OĞULCAN KÜTÜK’ÜN ECZA
KIŞI KİTABINDA‘’SU’’
Su
insanoğlunun varoluş kaynaklarından birisidir. Bu nedenle birçok coğrafya ve
kültürde su ile ilgili mitlere rastlamak mümkündür. İnsanlığın ortak tarihi ve
ortak aklının bir ürünü olarak üç sembolik anlamı ifade eder. 1- Hayatın
Kaynağı, 2- Arınma ve temizlenme aracı, 3- Yenilenme Aracı.
Türklerin
kültürel anlamda bağlı olduğu Asya toplulukları içinde su “Materia Prima” yani
ilk madde olarak adlandırılır, suyun yaşamın ana kaynağı olması farklı coğrafya
ve kültürlerde de kendisine yer bulmuş bu günün semavi dinlerinde dahi konu
edinmiştir. Türklerin mitolojisinde su kültü önemli bir yer tutar. Göktengri yaşamı
ve kâinatı ilk madde olan suyun dibindeki balıkçıktan ve Su İyesi’nin
güzelliğinden etkilenerek yaratmıştır. Göktengri, Erlik Han’a suyun
dibine dalmasını ve balçık çıkarmasını söylemiş ve bu balçıktan insan yaparak
ona ruh üflemiştir. İnsanın yaratılışını gören Erlik Han balçığın bir kısmını
ağzında saklamışsa da Göktengri bunu engellemeye çalışmış ve bu boğuşma
sırasında etrafa dağılan balçıktan dağlar ve tepeler oluşmuştur. Şaman
ayinlerinde su çeşitli ritüellerde kullanılmıştır. Yine Oğuz Kağan
destanında ava giden Oğuz Kağan göl ortasında bir ağaç kabuğunda yalnız başına
duran güzel bir kadın görüp onunla evlenmesi, ağaç ve su motifinin mitolojideki
önemini vurgular. Kaşgarlı Mahmut’un derlediği “-Usukmışka sakıg kamug suj
körünür. ‘Susamışa serap, büsbütün su görünür’, Balık suvda, gözü taştın.

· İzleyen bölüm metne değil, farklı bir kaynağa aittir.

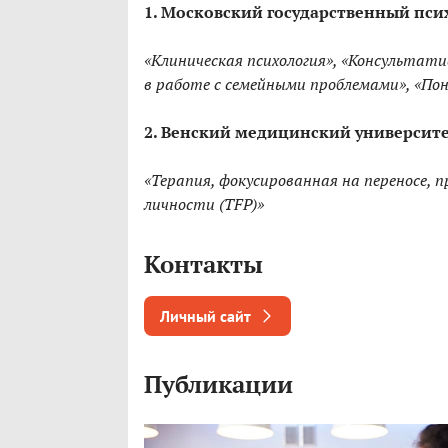
1. Московский государственный пси
«Клиническая психология», «Консультат
в работе с семейными проблемами», «П
2. Венский медицинский университет 
«Терапия, фокусированная на переносе, 
личности (TFP)»
Контакты
Личный сайт
Публикации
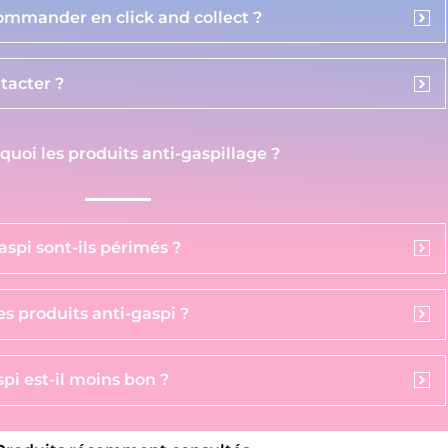
commander en click and collect ?
acter ?
 quoi les produits anti-gaspillage ?
aspi sont-ils périmés ?
s produits anti-gaspi ?
pi est-il moins bon ?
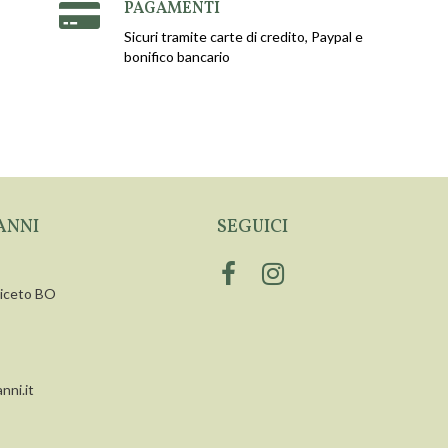
PAGAMENTI
Sicuri tramite carte di credito, Paypal e
bonifico bancario
ANNI
SEGUICI
siceto BO
nni.it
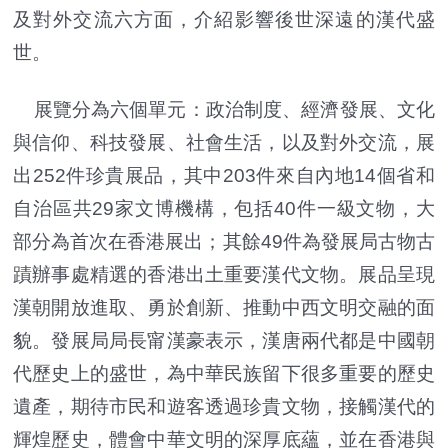
及對外交流六方面，介紹影響後世深遠的漢代盛
世。
展覽分為六個單元：政治制度、經濟發展、文化
與信仰、科技發展、社會生活，以及對外交流，展
出252件珍貴展品，其中203件來自內地14個省和
自治區共29家文博機構，包括40件一級文物，大
部分為首次在香港展出；其餘49件為發展局古物古
蹟辦事處精選的香港出土重要漢代文物。展品呈現
漢朝開放進取、勇於創新、推動中西文明交融的面
貌。發展局局長甯漢豪表示，漢唐兩代都是中國朝
代歷史上的盛世，為中華民族留下很多重要的歷史
遺產，期待市民和遊客透過珍貴文物，接觸漢代的
輝煌歷史，體會中華文明的深厚底蘊，並在香港與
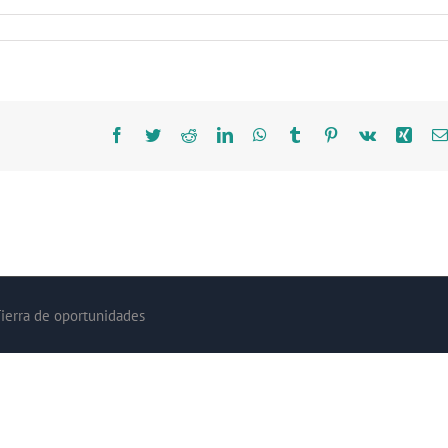
Facebook
Twitter
Reddit
LinkedIn
WhatsApp
Tumblr
Pinterest
Vk
Xing
Tierra de oportunidades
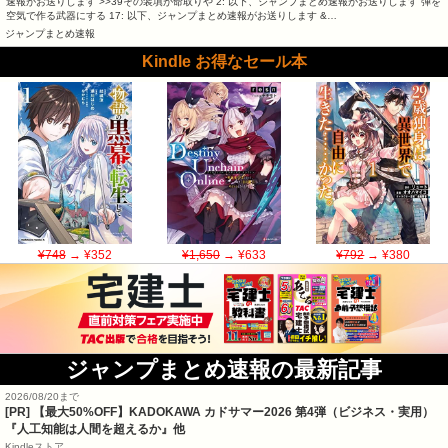
速報がお送りします >>39その装填が命取りや 2: 以下、ジャンプまとめ速報がお送りします 弾を
空気で作る武器にする 17: 以下、ジャンプまとめ速報がお送りします &…
ジャンプまとめ速報
Kindle お得なセール本
¥748
→ ¥352
¥1,650
→ ¥633
¥792
→ ¥380
ジャンプまとめ速報の最新記事
2026/08/20まで
[PR]
【最大50%OFF】KADOKAWA カドサマー2026 第4弾（ビジネス・実用）
『人工知能は人間を超えるか』他
Kindleストア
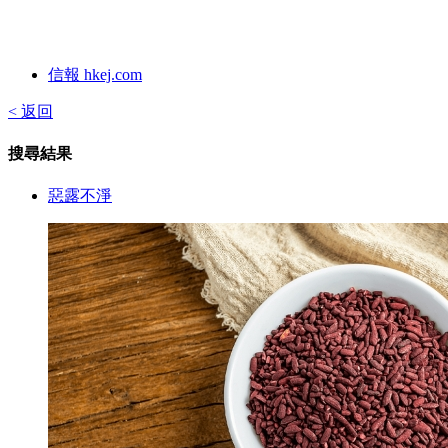
信報 hkej.com
< 返回
搜尋結果
惡露不淨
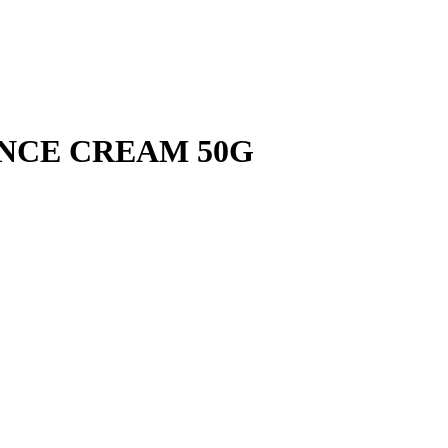
NCE CREAM 50G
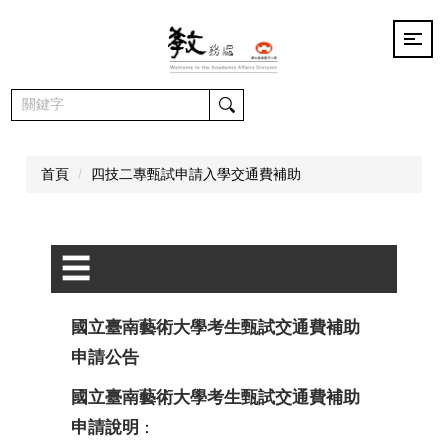
跳
到
主
要
內
容
區
首頁
四技二專甄試申請入學交通費補助
☰
國立臺南藝術大學考生甄試交通費補助
申請公告
國立臺南藝術大學考生甄試交通費補助
申請說明
：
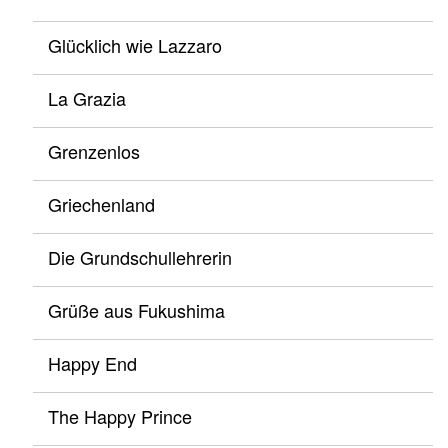
Glücklich wie Lazzaro
La Grazia
Grenzenlos
Griechenland
Die Grundschullehrerin
Grüße aus Fukushima
Happy End
The Happy Prince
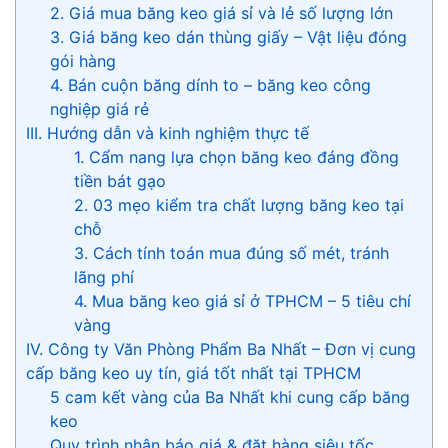
2. Giá mua băng keo giá sỉ và lẻ số lượng lớn
3. Giá băng keo dán thùng giấy – Vật liệu đóng
gói hàng
4. Bán cuộn băng dính to – băng keo công
nghiệp giá rẻ
III. Hướng dẫn và kinh nghiệm thực tế
1. Cẩm nang lựa chọn băng keo đáng đồng
tiền bát gạo
2. 03 mẹo kiểm tra chất lượng băng keo tại
chỗ
3. Cách tính toán mua đúng số mét, tránh
lãng phí
4. Mua băng keo giá sỉ ở TPHCM – 5 tiêu chí
vàng
IV. Công ty Văn Phòng Phẩm Ba Nhất – Đơn vị cung
cấp băng keo uy tín, giá tốt nhất tại TPHCM
5 cam kết vàng của Ba Nhất khi cung cấp băng
keo
Quy trình nhận báo giá & đặt hàng siêu tốc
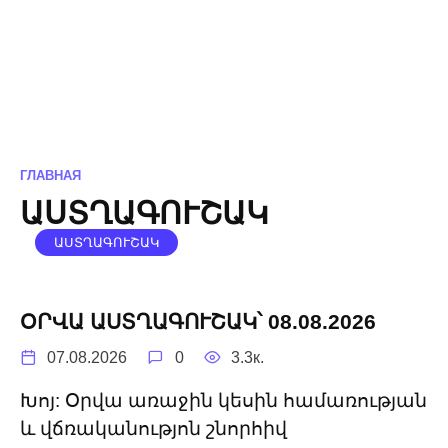
ГЛАВНАЯ
ԱՍՏՂԱԳՈՒՇԱԿ
ԱՍՏՂԱԳՈՒՇԱԿ
ՕՐՎԱ ԱՍՏՂԱԳՈՒՇԱԿ՝ 08.08.2026
07.08.2026
0
3.3к.
Խոյ: Օրվա առաջին կեսին համառության
և վճռականությոն շնորհիվ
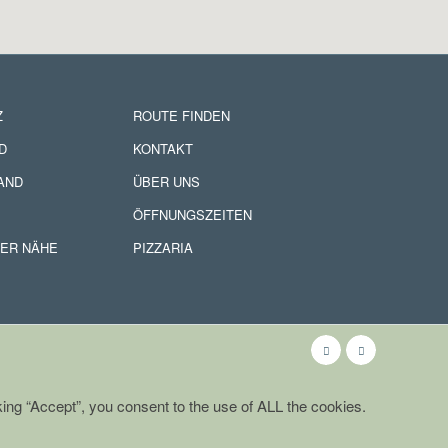
Z
ROUTE FINDEN
D
KONTAKT
AND
ÜBER UNS
ÖFFNUNGSZEITEN
DER NÄHE
PIZZARIA
ing “Accept”, you consent to the use of ALL the cookies.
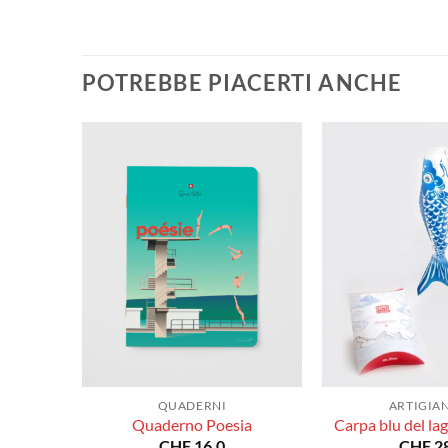
POTREBBE PIACERTI ANCHE
QUADERNI
ARTIGIA
Quaderno Poesia
Carpa blu del la
CHF
16.0
CHF
28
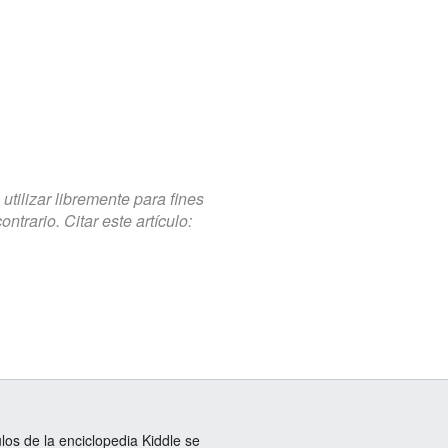
tilizar libremente para fines
trario. Citar este artículo:
ulos de la enciclopedia Kiddle se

‘Balık suda, gözü dışarıdadır” v.b. atasözlerinde su çeşitli biçimlerde
kullanılmıştır. Yine Kurgan mezar taşlarında su ibriği motifi genişçe bir yer
tutar. Bahaeddin Ögel’in ‘Türk Mitolojisi’ adlı eserinin ikinci cildinde
315-422. sayfalar arasında su ve sular incelenmektedir.
Eski
dilde “Ab” kelimesine karşılık gelen su, Divan şiirimizde methiye aracı olarak
oldukça sık kullanılmıştır. Belde Aka, Hayreti’nin Kanunu Sultan Suleyman’a
yazdığı Ab redifli kasidesi için şunları söyler “Kasidenin yazılma amacına
bağlı olarak methiye bölümünde su, padişahın lütfu, adaleti, cömertliği,
gazabı, kadri, makamı gibi pek çok özelliğinden bahsetmek için bir vasıta
olarak kullanılmıştır: Padişahın lütfuyla suyun parlak inciye dönüşmesi, onun
eşiğine ulaştığı için suyun berrak olması, cömert eliyle saçtığı gümüşlerin
yanında bulutun yağdırdığı suların yetersiz kalması gibi doğadaki pek çok
unsurla ilişkilendirilerek padişahın övgüsü yapılmıştır.” Divan
şiirimizin önemli şairlerinden Fuzuli’nin Su kasidesinin birinci beyitinde “Saçma ey göz eşkten
gönlümdeki odlare su/Kim bu denlü dutuşan odlara kılmaz çâre su” – (Ey göz!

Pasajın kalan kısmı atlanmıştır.